J'y pense et puis j'oublie
Je vis dans un pays bizarre, divisé, morcelé, presque inexistant. Ou je vis dans une province bizarre, trop existante, trop compacte, trop homogène.
Je m’explique.
24 Juin. Fête du Québec. Le Québec est en feu. Ça chante, ça boit, ça crie dans les rues. Le monde est sens dessus dessous. Enfin, le Québec. Seulement le Québec. Les chanteurs performent. Les discours patriotiques vibrent. Les gens vibrent. Je le sais. J’y ai déjà été. Et j’ai vibré. Les drapeaux bleus trônaient. Des relents de fraternité régnaient un peu partout. Je me suis senti québécois. Et ce n’est pas chose courante.
1er Juillet. Fête du Canada. Le Québec est…bein rien. Je vois à la télé un défilé, des chars allégoriques. Un discours terne d’une gouverneur générale que j’aime de moins en moins. Un discours non moins terne d’un premier ministre que je n’ai jamais porté dans mon cœur. Une scène teintée de couleur bleue. Moi, je connais le Canada rouge et blanc. Ça vient d’où ça le bleu ? (les mauvaises langues diront que c’est le parti conservateur qui en a décidé ainsi. Peut-être). Gregory Charles chante en direct. Eva Evila. Je ne sais qui d’autre. On le sait tous, les artistes québécois n’y vont pas souvent, leur capital sympathie risquant une dégringolade inimaginable. Ici. Au Québec. Où il y eut défilé et chants. Où certains ont fêté le Canada. Mais qui ? Mais qui ? Je n’en connais pas un seul. Ces derniers jours, c’était même un running gag tout autour de moi. Bonne fête du Canada. Et tout le monde rit. C’est à n’y rien comprendre. Ça existe-tu ça, le Canada ? Je veux dire. Au-delà de la carte du monde. Au-delà de la confédération. Au-delà des niaiseries terrestres. Ça existe-tu le Canada ?
Mon opinion est bien sûr subjective (des opinions objectives n'existent de toutes les manières pas..). Je n’ai pas beaucoup d’amis anglophones. Et ceux qui le sont, sont souvent des immigrants. Ils se sentent donc Canadiens. Mais pas au point de sortir leur drapeau rouge et blanc sur le balcon. Et de virer une méchante brosse le 1er Juillet. Pas à ce point. Mes amis francophones sont divisés en plusieurs catégories. Les souverainistes purs et durs : Si on devient indépendant, les anglos dehors. Les souverainistes idéalistes : Si on est indépendant, on vivra mieux. Que tout le monde reste ! Les pseudo-souverainistes : Je veux qu’on soit un pays. Mais je sais pas. J’ai pas envie de perdre mon niveau de vie. Mon char, ma maison, mon gazon. Les fédéralistes : Je ne veux pas de Québec indépendant. Le Canada, c’est bon.

[Entrées enregistrées]
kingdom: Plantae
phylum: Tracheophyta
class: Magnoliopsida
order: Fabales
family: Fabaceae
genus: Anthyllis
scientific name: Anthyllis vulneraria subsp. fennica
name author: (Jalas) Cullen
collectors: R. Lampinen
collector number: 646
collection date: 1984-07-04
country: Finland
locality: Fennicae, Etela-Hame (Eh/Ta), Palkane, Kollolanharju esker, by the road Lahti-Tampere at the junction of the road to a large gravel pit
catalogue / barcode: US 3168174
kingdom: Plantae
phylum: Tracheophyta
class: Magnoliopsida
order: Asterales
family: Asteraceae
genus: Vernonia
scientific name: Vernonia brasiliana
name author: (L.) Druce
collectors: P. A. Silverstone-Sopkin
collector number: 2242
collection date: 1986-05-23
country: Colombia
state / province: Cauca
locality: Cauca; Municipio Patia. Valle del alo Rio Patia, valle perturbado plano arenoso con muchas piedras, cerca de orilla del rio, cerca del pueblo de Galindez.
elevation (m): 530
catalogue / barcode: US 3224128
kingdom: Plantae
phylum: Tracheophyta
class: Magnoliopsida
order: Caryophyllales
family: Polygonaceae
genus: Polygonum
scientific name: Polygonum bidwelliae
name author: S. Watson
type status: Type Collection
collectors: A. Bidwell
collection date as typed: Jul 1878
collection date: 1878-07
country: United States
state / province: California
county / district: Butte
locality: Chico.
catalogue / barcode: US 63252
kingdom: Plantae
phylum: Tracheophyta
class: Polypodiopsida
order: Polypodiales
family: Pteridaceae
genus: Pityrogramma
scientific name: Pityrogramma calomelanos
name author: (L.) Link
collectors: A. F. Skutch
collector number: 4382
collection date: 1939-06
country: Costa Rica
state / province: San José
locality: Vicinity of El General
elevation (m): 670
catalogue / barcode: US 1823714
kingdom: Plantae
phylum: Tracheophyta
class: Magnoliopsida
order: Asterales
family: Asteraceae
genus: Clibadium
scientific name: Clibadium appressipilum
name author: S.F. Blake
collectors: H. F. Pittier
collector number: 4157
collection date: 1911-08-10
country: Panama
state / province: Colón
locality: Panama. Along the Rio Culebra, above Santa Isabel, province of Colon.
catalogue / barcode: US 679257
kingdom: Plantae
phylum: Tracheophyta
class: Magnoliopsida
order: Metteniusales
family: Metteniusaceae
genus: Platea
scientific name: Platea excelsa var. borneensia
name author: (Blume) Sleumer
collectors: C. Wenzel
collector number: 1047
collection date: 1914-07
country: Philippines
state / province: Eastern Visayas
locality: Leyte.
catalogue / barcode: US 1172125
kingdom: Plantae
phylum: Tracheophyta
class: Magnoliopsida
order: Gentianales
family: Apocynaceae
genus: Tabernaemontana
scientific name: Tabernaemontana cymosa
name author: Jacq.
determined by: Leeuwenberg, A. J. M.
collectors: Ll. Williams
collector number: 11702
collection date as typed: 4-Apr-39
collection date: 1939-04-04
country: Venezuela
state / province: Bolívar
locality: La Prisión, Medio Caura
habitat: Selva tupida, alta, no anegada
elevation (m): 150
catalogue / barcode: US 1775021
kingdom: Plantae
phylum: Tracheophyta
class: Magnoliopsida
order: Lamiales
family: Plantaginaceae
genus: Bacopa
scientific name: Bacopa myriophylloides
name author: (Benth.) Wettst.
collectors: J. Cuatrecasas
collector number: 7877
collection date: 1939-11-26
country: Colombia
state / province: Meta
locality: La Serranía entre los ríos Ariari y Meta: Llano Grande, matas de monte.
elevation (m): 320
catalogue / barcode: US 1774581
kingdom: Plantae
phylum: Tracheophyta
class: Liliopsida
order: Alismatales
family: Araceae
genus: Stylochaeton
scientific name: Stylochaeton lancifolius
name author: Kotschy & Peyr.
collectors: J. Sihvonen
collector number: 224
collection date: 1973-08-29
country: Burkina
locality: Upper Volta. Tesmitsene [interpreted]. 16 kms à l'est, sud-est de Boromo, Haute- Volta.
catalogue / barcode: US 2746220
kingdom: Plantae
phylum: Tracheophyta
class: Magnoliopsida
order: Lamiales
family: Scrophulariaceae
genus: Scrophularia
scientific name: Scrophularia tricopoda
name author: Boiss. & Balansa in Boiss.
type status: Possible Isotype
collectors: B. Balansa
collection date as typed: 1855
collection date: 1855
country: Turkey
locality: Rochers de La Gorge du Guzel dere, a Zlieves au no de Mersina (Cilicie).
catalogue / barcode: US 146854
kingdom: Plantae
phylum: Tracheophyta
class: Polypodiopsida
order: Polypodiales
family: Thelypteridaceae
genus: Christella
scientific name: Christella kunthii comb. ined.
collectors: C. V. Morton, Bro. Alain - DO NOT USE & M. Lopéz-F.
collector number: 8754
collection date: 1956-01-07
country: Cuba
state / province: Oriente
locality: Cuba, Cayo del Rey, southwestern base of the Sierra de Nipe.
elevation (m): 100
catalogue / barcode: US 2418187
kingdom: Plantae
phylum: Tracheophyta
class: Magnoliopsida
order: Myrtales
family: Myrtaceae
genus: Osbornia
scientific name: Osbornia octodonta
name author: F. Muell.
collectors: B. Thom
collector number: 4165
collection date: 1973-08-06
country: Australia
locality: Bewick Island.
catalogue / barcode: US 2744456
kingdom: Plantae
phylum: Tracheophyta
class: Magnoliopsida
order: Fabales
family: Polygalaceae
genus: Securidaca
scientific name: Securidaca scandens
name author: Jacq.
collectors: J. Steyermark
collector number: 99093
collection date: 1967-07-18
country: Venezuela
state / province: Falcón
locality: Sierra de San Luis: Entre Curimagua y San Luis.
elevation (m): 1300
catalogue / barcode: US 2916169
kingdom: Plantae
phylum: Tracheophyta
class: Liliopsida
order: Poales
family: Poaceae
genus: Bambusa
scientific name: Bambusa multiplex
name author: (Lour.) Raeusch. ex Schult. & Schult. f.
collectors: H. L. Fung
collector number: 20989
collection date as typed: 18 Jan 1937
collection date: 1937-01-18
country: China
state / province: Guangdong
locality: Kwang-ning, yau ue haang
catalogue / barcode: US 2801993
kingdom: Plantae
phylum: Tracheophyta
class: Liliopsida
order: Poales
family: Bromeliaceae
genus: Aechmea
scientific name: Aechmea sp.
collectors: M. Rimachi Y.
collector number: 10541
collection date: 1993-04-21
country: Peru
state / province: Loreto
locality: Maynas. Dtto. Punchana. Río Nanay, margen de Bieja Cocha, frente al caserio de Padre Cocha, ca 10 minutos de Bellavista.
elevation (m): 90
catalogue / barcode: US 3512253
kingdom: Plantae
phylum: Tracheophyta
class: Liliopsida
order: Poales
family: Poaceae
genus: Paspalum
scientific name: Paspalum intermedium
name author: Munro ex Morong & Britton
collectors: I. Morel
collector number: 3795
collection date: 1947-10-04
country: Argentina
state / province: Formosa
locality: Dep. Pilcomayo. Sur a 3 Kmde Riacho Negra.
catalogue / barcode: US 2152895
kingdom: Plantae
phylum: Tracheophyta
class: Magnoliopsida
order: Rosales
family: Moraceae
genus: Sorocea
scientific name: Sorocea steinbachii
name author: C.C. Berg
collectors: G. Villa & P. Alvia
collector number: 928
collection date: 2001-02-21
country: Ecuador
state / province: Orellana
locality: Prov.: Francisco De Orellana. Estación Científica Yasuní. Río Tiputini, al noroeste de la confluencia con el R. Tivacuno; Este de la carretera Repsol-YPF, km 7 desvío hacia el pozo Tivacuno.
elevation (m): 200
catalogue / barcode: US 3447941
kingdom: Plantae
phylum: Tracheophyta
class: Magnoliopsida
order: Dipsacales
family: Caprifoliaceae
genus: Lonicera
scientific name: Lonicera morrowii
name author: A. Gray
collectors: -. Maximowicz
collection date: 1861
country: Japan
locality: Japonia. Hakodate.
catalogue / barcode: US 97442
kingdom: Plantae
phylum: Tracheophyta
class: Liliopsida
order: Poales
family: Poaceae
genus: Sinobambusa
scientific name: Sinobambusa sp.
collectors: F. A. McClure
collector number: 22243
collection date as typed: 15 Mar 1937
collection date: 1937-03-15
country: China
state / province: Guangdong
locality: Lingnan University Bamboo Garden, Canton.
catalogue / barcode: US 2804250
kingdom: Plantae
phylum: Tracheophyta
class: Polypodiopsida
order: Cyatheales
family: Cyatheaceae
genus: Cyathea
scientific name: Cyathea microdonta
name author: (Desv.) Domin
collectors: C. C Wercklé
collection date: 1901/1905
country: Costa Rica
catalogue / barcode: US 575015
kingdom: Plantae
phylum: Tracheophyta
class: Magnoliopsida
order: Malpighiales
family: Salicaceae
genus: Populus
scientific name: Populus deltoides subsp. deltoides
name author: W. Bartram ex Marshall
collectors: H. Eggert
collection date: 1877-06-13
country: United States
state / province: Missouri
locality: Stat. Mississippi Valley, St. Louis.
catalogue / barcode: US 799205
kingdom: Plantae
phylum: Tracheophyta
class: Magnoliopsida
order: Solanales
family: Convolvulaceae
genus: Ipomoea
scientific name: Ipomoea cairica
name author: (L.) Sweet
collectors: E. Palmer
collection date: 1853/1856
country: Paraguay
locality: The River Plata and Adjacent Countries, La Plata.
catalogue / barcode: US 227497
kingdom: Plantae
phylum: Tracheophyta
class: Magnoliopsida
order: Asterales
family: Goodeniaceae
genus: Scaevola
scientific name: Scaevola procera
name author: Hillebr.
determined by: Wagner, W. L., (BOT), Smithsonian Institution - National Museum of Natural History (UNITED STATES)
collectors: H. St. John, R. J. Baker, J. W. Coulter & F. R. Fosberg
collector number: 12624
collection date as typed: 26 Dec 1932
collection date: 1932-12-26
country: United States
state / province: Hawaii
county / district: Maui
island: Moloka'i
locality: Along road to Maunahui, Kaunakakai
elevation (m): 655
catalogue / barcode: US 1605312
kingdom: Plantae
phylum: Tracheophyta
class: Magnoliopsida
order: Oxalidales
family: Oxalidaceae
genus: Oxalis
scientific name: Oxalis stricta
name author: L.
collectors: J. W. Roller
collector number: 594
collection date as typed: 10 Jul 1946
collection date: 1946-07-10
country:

» Consigne
Poursuivez le texte sur la fête du Québec et la fête du Canada à la suite de sa dernière phrase. Ce matériel n'est pas nécessaire pour l'exercice.

» Résultat
Vous en conviendrez, ça ne laisse pas beaucoup de gens pour fêter le 1er Juillet. D’ailleurs, rappelons-nous d’une chose : le 1er Juillet, au Québec, à Montréal plus précisément, ça déménage. Les citoyens s’échangent leurs appartements dans un gros bordel charmant qui est souvent le synonyme d’un nouveau départ, la conséquence d’une douloureuse rupture, l’effet d’un ennui terrible, ou encore la simple envie d’un espace plus grand.
Alors, qui fête le Canada ?
Le reste du Canada. Le Canada moins le Québec. Le Canada anglophone. Et ça fait un pays émietté, fantomatique, imaginaire. Et ça fait que je doute. Et ça fait que je me dis, des fois, que le Canada est un pays d’apatrides qui se rassemblent pour la simple et unique raison que c’est convenable.
Et moi ? L’ai-je fêté ce beau Canada ?
Dutronc le disait mieux que moi. Mais je vais m’essayer.
30 millions de Canadiens. Et moi, et moi et moi. Du fond de mon sofa. J’y pense et puis j’oublie. J’y pense et puis j’oublie.
Non, je ne l’ai pas fêté. Je n’ai pas fêté le Québec non plus.
Ça m’tentait pas. Voilà.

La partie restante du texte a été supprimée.